This announcement enabled natural gas prices to come back down after a sharp jump the previous day. On Monday, the Dutch TTF futures contract, Europe’s main benchmark, reached its highest level of the year at 38.70 euros per megawatt-hour (MWh). A price spike fueled by concerns over the closure of the crucial Langeled gas artery, following the detection of a crack in a pipe on the Sleipner Riser platform on Sunday.
Repairs under close surveillance
According to Randi Viksund, Gassco’s Communications Manager, repair work on the crack detected on Sleipner Riser is progressing well.
“Based on current knowledge, the Langeled pipeline should be back in service by Friday,” she said.
These words were eagerly awaited by European markets which have been extremely dependent on Norwegian natural gas imports since the start of the conflict in Ukraine.
Lower prices in response to progress in repairs
Indeed, it was the prospect of such a return to normality that calmed bullish ardor on Tuesday.

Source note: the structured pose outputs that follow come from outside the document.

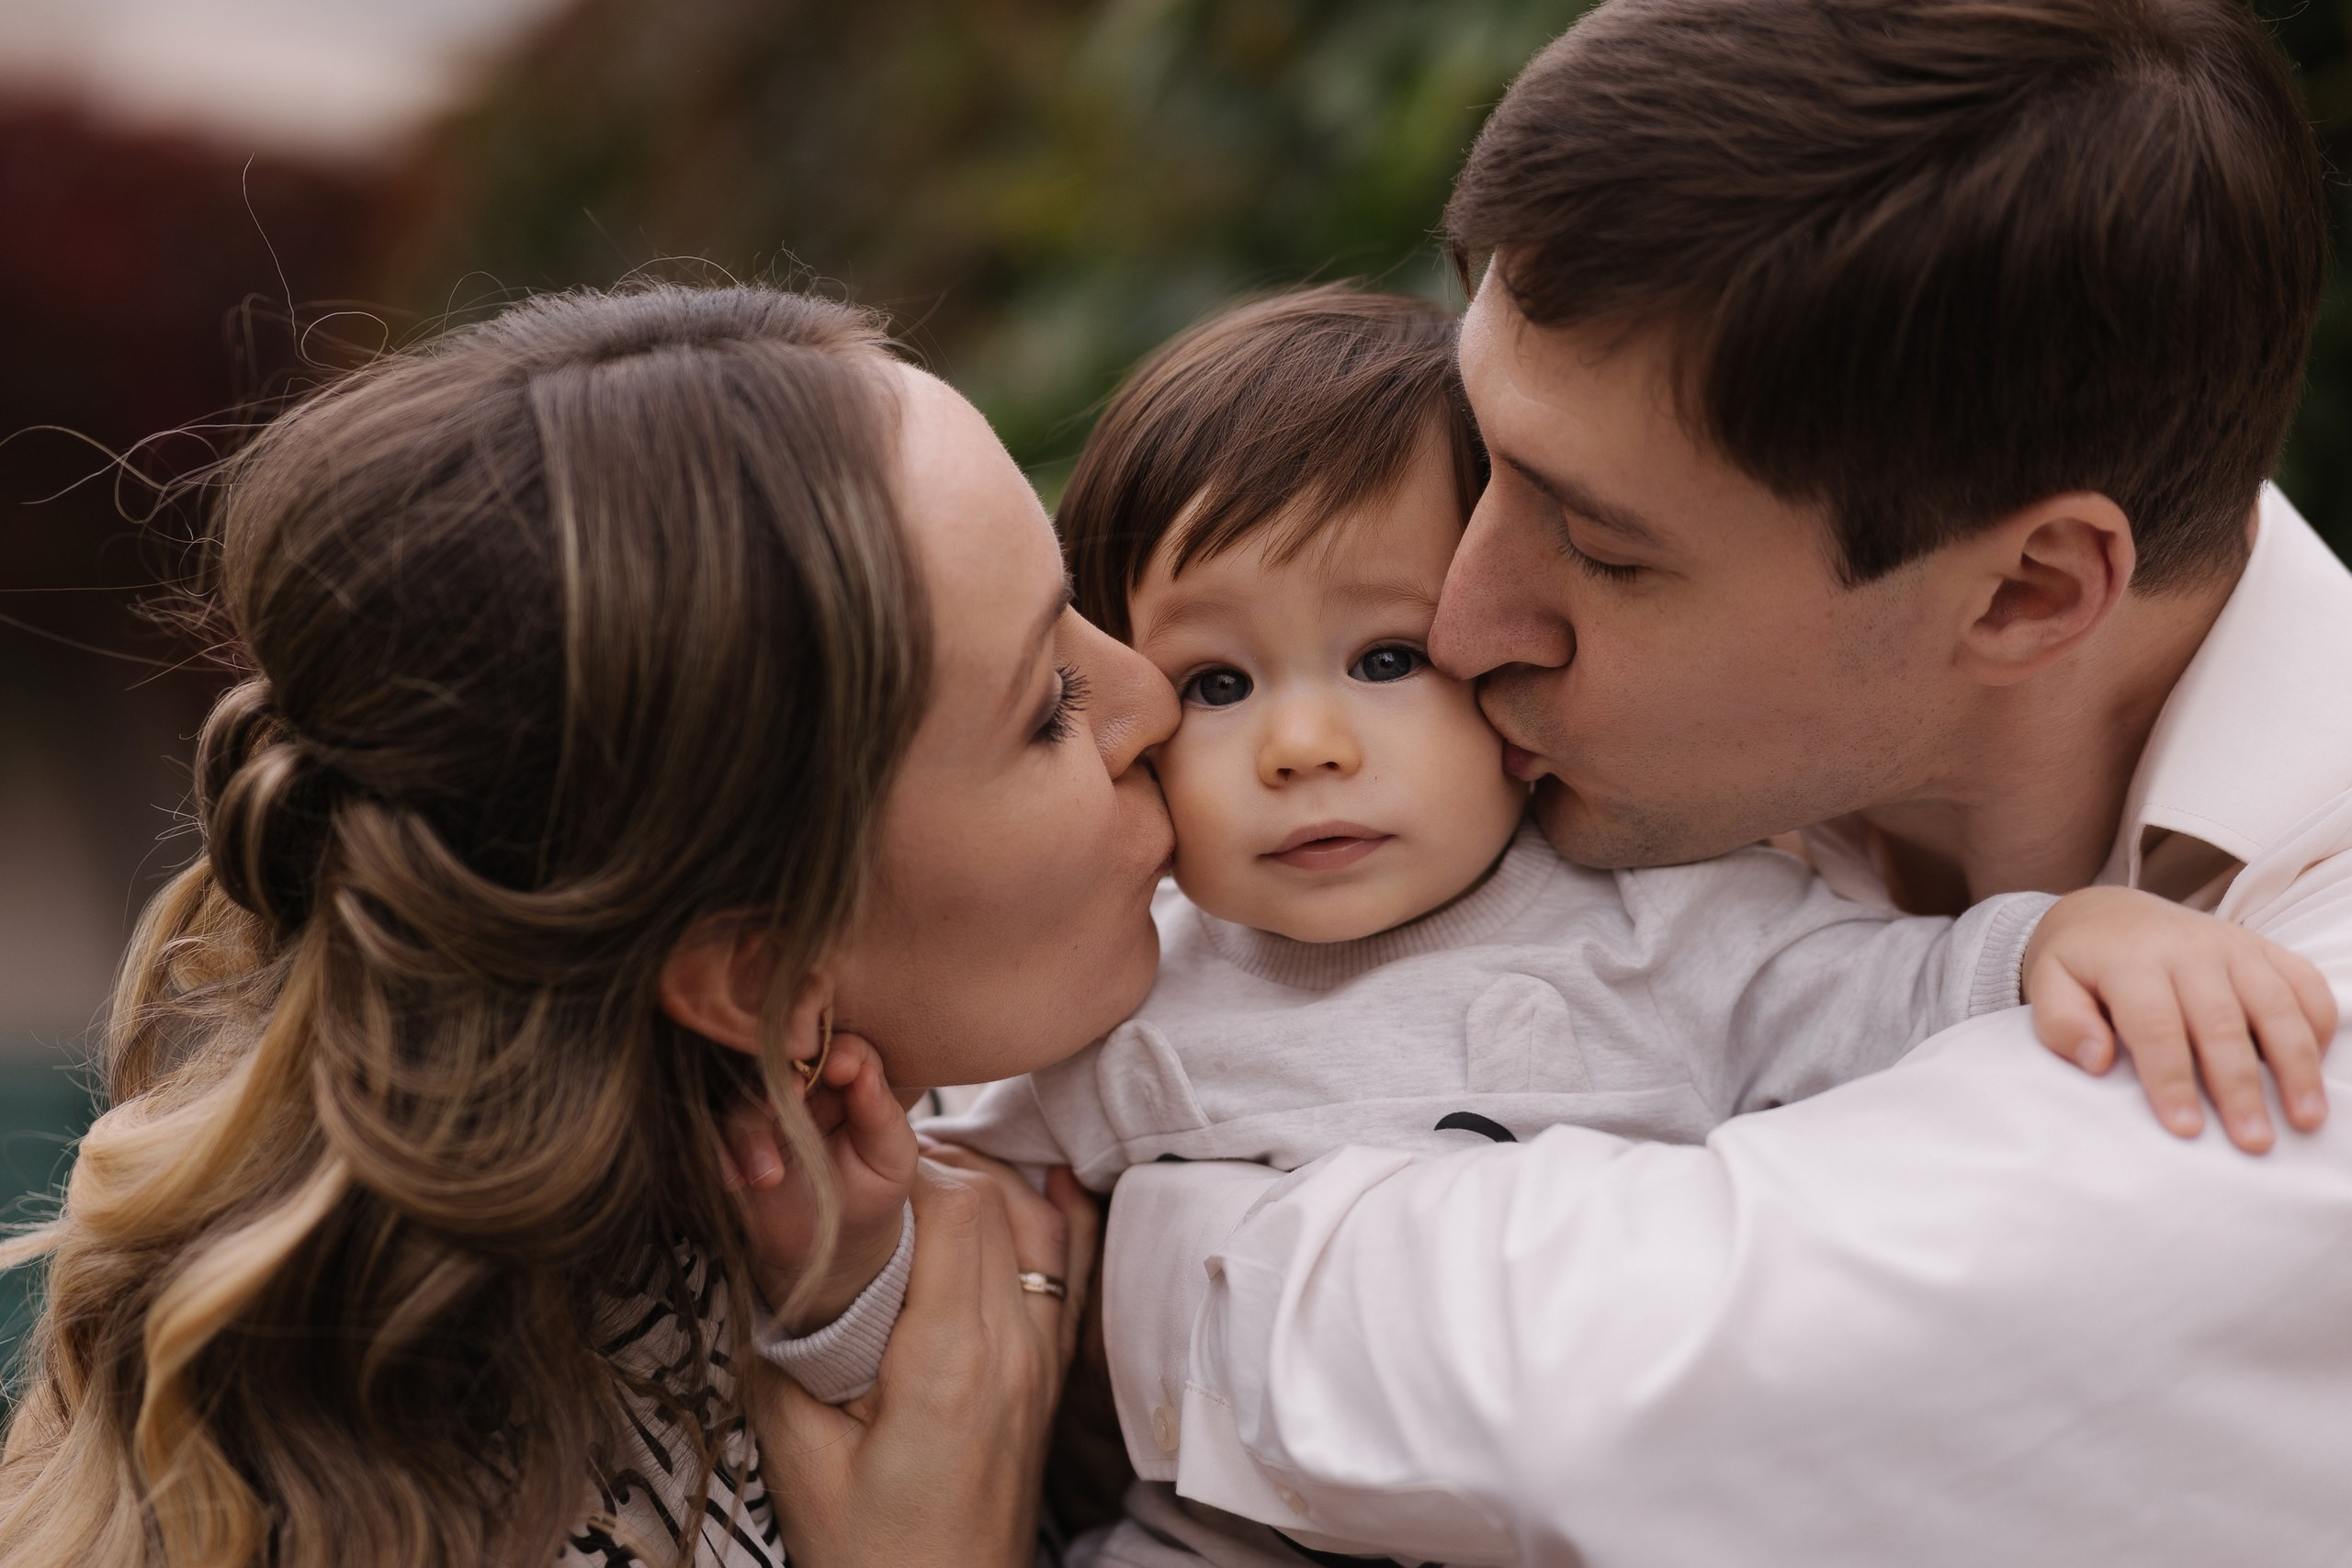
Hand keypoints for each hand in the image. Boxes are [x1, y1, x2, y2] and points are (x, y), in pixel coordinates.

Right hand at [720, 1027, 917, 1329]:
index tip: (841, 1069)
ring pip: (745, 1104)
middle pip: (782, 1067)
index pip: (840, 1048)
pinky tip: (735, 1181)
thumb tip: (862, 1071)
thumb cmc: (873, 1188)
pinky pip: (716, 1139)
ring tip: (769, 1178)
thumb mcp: (891, 1156)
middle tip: (790, 1097)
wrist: (839, 1242)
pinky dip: (722, 1157)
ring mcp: (763, 1115)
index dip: (840, 1052)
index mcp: (845, 1080)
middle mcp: (801, 1088)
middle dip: (783, 1083)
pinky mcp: (734, 1146)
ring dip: (753, 1136)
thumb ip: (879, 1114)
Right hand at [750, 1155, 1099, 1567]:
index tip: (848, 1162)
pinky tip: (1047, 1176)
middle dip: (930, 1160)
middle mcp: (1013, 1349)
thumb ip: (788, 1351)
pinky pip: (1071, 1270)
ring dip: (984, 1180)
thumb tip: (776, 1256)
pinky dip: (1057, 1215)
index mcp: (950, 1362)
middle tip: (867, 1160)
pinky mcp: (1050, 1378)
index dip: (901, 1164)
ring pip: (1037, 1223)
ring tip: (920, 1171)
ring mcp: (1043, 1361)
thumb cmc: (867, 1553)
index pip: (954, 1207)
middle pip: (993, 1201)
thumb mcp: (798, 1457)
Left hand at [2025, 886, 2338, 1151]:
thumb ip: (2061, 1022)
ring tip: (2306, 1118)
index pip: (2156, 1026)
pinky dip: (2320, 1024)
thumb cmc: (2081, 966)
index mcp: (2132, 961)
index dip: (2172, 1080)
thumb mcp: (2050, 985)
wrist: (2109, 913)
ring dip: (2296, 1064)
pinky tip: (2321, 1068)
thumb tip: (2096, 1059)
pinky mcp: (2263, 948)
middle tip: (2254, 1142)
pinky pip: (2305, 982)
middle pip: (2222, 1024)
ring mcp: (2233, 945)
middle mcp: (2189, 950)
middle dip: (2240, 1087)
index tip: (2185, 1129)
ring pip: (2275, 1005)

At around 13:45 GMT, the TTF futures contract was down 3.91% at 34.65 euros per MWh, erasing part of the previous day’s jump. Further proof of Norway’s strategic importance to Europe’s energy supply.
Norway, a key supplier in the face of geopolitical tensions
In the tense context created by the war in Ukraine, Norway has become a key player in Europe’s energy supply. At a time when the Old Continent is seeking to reduce its dependence on Russian hydrocarbons, the slightest disruption to a major supplier such as Norway has a major impact on the volatility of natural gas prices. The Scandinavian country saw its gas exports to Europe jump by 8.3% year-on-year in the first quarter of 2023, according to Statistics Norway. This increase is valuable for European countries, but also increases their vulnerability in the event of an incident affecting this crucial source of supply.
Focus on full recovery
This is why the speed of repairs on Langeled and its rapid return to normal operation will be closely scrutinized by European markets. Any prolonged disruption of this transit corridor could quickly give rise to new risks of pressure on prices, with all the repercussions this would entail for consumers and economic activity.
The energy crisis triggered by the Russian invasion shows once again just how important a secure supply of energy is, even for well-supplied regions such as Western Europe.